Please reproduce exactly the line that carries "right eye: (240, 191)" and all remaining lines through the last line of the data, and write nothing else.

:: MATERIAL SUPPLIED

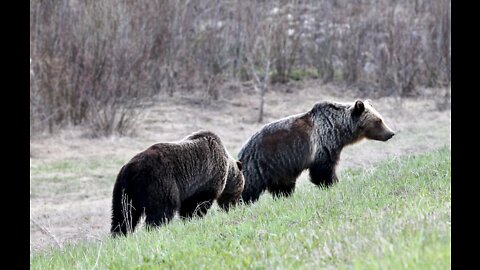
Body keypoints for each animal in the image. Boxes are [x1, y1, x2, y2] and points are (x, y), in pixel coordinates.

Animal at [109, 131, 244, 236]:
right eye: (240, 191)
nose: (233, 206)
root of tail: (131, 168)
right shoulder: (206, 181)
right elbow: (198, 204)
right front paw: (195, 217)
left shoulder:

::::

### SOLUTION BELOW
right eye: (240, 191)
nose: (233, 206)
root of tail: (131, 168)
right shoulder: (206, 181)
right elbow: (198, 204)
right front paw: (195, 217)
left shoulder:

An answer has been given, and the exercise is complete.